Bisogna invece confrontarsi con un approccio diverso, con pragmatismo e senso di responsabilità. Si devono ricercare alleanze sul piano europeo con i Paesi che hanno nella loro tradizione politica e sociale la cultura dell’accoglienza e della integrazione tra i popoli e non quella dei muri, del razzismo o della xenofobia. Per questo obiettivo, tutto il sindacato europeo deve mobilitarsi unito, mettendo in campo una iniziativa comune per rilanciare il processo di integrazione europea nel quadro dei valori dell’ accoglienza pacifica, di una solidale e corretta distribuzione dei migranti in tutti i paesi europei, della cooperazione internazionale, del contrasto ai trafficanti di uomini.

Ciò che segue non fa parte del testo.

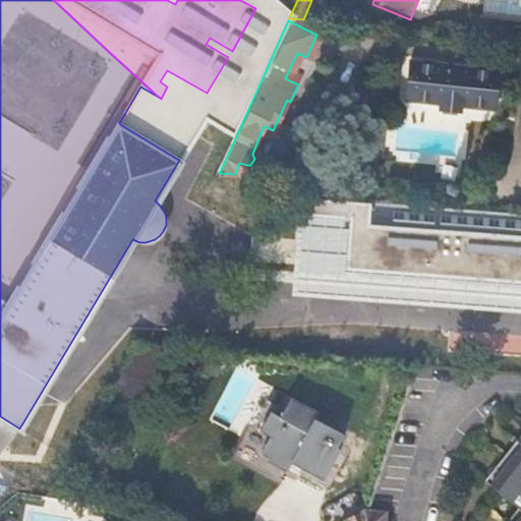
[(488,112),(490,72),(403,64),(400,105),(432,108),(431,114),(454,115),(455,109),(488,112)]
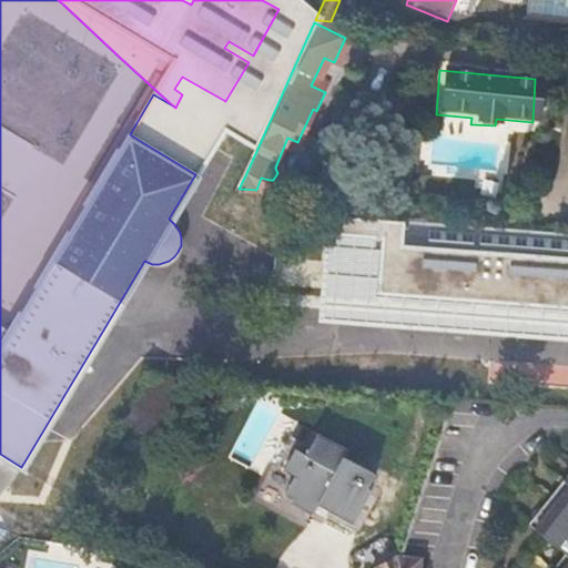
[(130,134),(142,142),(166,102),(153,94),(130,134)]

Non si va da nessuna parte drammatizzando la situazione, con scelte demagogiche e populistiche che rischiano di alimentare sentimenti di xenofobia e di razzismo. Questo è un atteggiamento che non appartiene alla tradizione sociale e culturale del nostro Paese. L'appello accorato di Papa Francesco sul dovere universale di proteggere e custodire la vita umana non può essere ignorato da quanti hanno responsabilità istituzionali.

L'immigrazione non si può arginare vietando gli sbarchi nei porti o con atteggiamenti di sfida nei confronti degli altri Paesi. Si può e si deve gestire con umanità, solidarietà e soprattutto senso di responsabilità. Gli immigrati servono all’Europa ed al nostro Paese, alla nostra economia, perché integrazione significa anche crescita e conoscenza. La strada per salvare la nostra stessa umanità dall'imbarbarimento passa dall'impegno a custodire sempre il dono della vita, tutte le vite, partendo proprio dai più deboli e bisognosi di assistenza come i profughi in balia dei trafficanti di morte. Il populismo riempie i cuori lasciati vuoti dall'assenza di riformismo. Si usa il tema dei migranti come se fosse una arma di distrazione di massa, nella complicità di una Europa sempre più divisa, sovranista, chiusa nelle sue fallimentari politiche di rigore. In mezzo ci sono migliaia di disoccupati, pensionati che non arrivano alla fine del mese, milioni di famiglie che devono far fronte a problemi quotidiani. C’è un Paese sempre più diviso tra nord e sud, ponti che crollano e fiumi che esondano, infrastrutture fatiscenti, centinaia di aziende che rischiano di chiudere, operai che muoiono ogni anno per assenza di misure di sicurezza sul lavoro, tanti giovani delusi dalle promesse e pronti a fare la valigia per emigrare come si faceva nei primi anni dello scorso secolo. Ecco perché il sindacato e la Cisl per quanto ci riguarda non è disposta a cambiare agenda. Questi sono i veri problemi del Paese su cui siamo pronti a confrontarci senza pregiudiziali anche con questo Governo. Il tempo delle scelte sta per arrivare. E la Cisl non resterà immobile in attesa che le forze politiche dismettano questa campagna elettorale permanente sulla pelle dei migranti e dei più deboli.